(Beginning of Entries provided)
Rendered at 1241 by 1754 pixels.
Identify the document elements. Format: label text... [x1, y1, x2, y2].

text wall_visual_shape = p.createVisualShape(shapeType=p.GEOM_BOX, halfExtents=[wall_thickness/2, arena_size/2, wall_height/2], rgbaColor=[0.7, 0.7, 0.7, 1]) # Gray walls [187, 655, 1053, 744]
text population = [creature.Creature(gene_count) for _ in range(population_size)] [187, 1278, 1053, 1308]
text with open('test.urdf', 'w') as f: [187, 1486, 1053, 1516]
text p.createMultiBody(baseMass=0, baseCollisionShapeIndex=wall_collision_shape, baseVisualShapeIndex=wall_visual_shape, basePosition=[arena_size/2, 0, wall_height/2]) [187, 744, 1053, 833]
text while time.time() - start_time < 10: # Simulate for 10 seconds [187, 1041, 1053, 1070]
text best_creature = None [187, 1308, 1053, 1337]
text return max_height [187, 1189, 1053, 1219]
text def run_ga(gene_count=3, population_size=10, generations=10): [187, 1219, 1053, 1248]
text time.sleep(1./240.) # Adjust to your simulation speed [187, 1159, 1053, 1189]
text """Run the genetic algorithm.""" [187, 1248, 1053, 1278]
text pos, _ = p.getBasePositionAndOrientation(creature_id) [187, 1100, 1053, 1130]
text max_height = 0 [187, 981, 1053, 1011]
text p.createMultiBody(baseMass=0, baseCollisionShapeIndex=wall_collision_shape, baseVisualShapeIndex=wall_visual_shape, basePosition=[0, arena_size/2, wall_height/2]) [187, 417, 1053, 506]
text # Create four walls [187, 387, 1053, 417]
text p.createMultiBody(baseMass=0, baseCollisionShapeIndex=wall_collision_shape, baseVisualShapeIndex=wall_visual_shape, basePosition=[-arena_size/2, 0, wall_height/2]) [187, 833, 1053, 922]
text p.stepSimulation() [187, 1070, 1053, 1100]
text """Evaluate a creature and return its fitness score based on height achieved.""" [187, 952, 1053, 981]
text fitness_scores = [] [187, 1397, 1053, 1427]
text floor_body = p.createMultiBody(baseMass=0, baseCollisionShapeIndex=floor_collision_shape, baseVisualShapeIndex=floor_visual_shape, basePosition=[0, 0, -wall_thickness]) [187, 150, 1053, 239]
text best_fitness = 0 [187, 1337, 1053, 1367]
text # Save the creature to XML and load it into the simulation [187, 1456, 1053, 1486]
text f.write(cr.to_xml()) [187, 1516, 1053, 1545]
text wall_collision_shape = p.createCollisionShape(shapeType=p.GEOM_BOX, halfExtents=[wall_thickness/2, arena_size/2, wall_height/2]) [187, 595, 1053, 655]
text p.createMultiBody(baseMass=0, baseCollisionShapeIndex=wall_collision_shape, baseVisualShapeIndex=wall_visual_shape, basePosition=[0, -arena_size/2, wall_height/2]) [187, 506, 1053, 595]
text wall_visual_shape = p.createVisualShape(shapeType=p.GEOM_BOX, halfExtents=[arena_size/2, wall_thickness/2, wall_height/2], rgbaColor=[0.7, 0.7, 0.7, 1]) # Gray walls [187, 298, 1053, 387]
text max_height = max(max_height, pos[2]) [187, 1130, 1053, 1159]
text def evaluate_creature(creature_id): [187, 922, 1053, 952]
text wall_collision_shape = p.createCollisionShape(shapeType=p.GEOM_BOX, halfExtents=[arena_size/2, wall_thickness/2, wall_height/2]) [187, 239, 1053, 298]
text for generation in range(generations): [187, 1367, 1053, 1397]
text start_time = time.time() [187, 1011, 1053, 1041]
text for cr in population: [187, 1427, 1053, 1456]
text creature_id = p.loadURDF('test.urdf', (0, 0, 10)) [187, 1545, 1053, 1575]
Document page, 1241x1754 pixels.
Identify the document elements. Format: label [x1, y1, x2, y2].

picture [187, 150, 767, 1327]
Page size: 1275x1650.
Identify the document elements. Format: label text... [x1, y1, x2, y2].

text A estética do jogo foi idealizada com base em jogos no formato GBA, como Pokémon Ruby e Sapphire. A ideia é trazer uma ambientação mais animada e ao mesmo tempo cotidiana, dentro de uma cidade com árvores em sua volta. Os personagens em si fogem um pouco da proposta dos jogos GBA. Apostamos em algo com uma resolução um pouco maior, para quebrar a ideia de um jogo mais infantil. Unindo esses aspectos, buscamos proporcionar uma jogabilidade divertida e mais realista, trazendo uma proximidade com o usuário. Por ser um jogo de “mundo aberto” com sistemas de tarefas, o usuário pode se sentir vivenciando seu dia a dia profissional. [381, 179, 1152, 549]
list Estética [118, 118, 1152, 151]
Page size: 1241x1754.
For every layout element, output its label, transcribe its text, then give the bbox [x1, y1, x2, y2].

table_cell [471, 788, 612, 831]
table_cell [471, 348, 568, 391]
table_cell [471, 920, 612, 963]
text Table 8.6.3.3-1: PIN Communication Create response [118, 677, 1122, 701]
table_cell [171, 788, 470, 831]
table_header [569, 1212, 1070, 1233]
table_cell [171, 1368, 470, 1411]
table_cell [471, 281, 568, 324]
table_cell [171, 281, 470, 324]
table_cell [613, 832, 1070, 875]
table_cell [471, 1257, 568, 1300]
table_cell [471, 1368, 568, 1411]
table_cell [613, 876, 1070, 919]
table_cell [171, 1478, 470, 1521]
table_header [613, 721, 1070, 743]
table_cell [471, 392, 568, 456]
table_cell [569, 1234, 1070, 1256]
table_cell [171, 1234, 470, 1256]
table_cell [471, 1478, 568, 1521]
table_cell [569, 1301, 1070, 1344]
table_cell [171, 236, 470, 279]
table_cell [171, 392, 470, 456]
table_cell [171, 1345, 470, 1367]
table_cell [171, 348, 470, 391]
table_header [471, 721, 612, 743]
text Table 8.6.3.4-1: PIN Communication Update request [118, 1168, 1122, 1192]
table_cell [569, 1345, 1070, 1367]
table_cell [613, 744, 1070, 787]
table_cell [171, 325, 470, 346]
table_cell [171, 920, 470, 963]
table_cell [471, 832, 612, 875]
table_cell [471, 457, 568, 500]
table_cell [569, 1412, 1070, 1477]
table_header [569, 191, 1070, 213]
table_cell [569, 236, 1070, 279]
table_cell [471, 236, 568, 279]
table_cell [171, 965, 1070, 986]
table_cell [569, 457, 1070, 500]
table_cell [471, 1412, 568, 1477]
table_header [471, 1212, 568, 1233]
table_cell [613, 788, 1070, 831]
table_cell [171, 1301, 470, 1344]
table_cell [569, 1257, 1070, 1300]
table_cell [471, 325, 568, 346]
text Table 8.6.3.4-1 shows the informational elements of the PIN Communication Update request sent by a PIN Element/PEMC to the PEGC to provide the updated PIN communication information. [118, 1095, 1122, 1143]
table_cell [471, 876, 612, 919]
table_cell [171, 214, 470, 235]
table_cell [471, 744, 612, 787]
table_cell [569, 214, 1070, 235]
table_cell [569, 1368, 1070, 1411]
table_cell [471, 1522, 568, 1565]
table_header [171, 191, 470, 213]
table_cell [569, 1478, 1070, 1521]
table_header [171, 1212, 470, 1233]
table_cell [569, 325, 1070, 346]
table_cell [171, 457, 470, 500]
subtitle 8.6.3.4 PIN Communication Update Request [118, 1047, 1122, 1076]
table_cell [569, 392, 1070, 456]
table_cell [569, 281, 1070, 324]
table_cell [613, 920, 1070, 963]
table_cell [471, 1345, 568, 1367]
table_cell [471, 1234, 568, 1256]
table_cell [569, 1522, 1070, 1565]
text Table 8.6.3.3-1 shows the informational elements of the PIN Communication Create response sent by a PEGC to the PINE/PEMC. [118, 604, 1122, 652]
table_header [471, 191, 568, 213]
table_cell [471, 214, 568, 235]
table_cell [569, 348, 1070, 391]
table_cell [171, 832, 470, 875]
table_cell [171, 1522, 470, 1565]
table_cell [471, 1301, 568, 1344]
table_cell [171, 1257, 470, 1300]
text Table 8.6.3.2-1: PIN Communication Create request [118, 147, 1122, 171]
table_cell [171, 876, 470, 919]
(End of Entries provided)
Your instructions »
Give an exact copy of the lines above from the line with "table_cell [471, 281, 568, 324]" up to and including the line with "table_cell [471, 392, 568, 456]", and leave everything else out.

Exercise answer »
table_cell [471, 281, 568, 324]
table_cell [171, 281, 470, 324]
table_cell [613, 832, 1070, 875]
table_cell [471, 1257, 568, 1300]
table_cell [471, 1368, 568, 1411]
table_cell [613, 876, 1070, 919]
table_cell [171, 1478, 470, 1521]
table_header [613, 721, 1070, 743]
table_cell [471, 392, 568, 456]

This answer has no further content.